Gather every line in the material below that contains the word "than".

───── Exercise data ─────

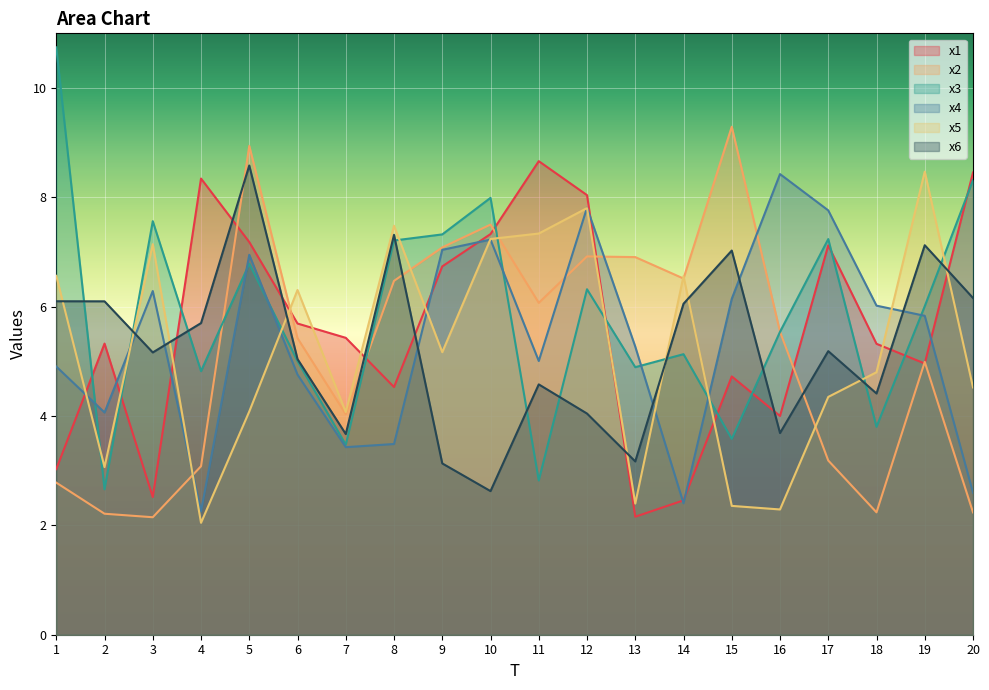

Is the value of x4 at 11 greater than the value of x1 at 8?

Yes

─────
───── Exercise data ─────

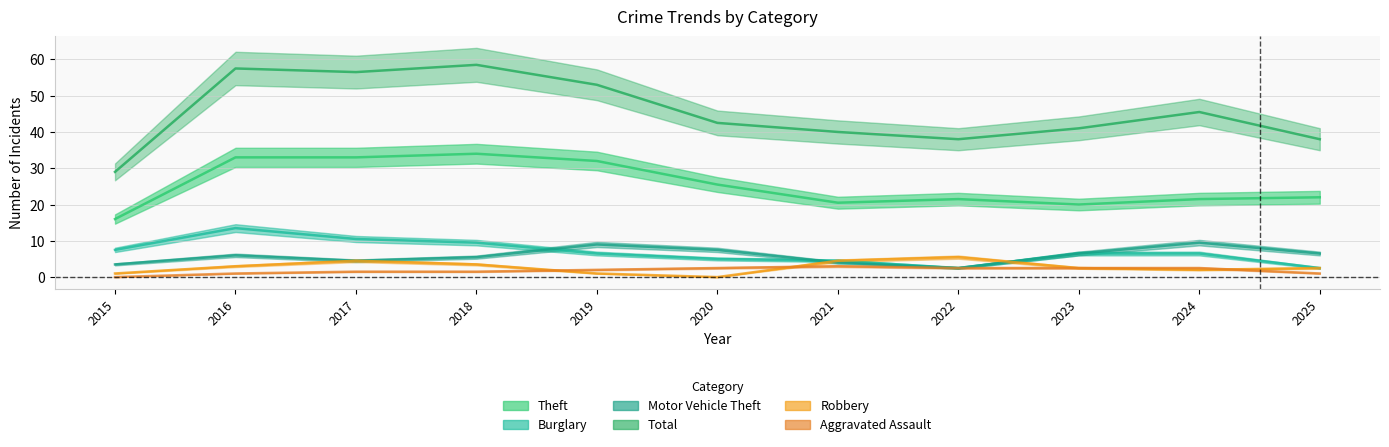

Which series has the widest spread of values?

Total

─────
───── Exercise data ─────

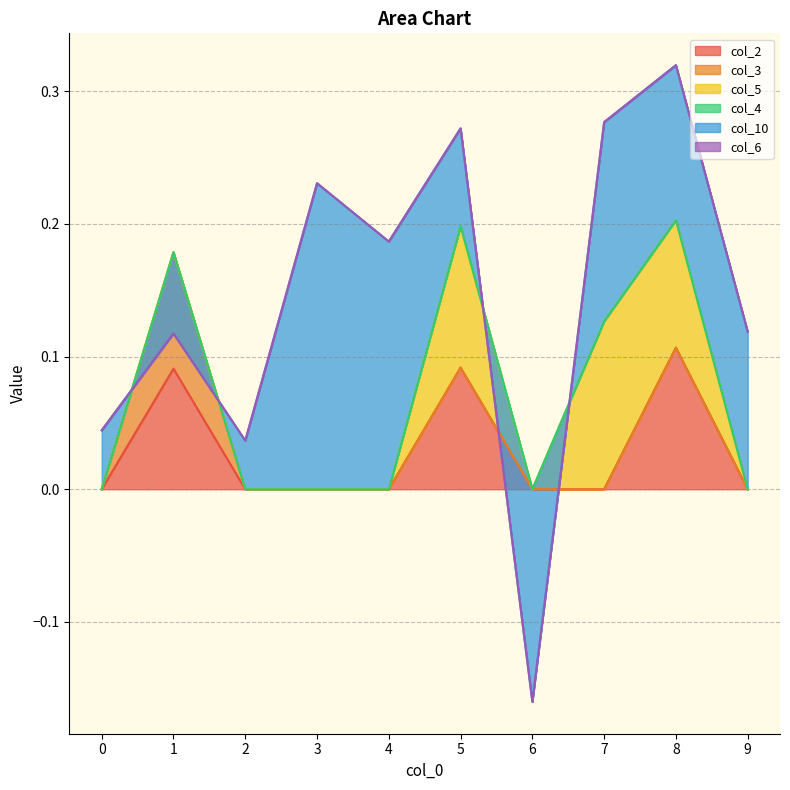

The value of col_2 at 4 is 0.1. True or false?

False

─────

> **Worked solution**
Is the value of x4 at 11 greater than the value of x1 at 8?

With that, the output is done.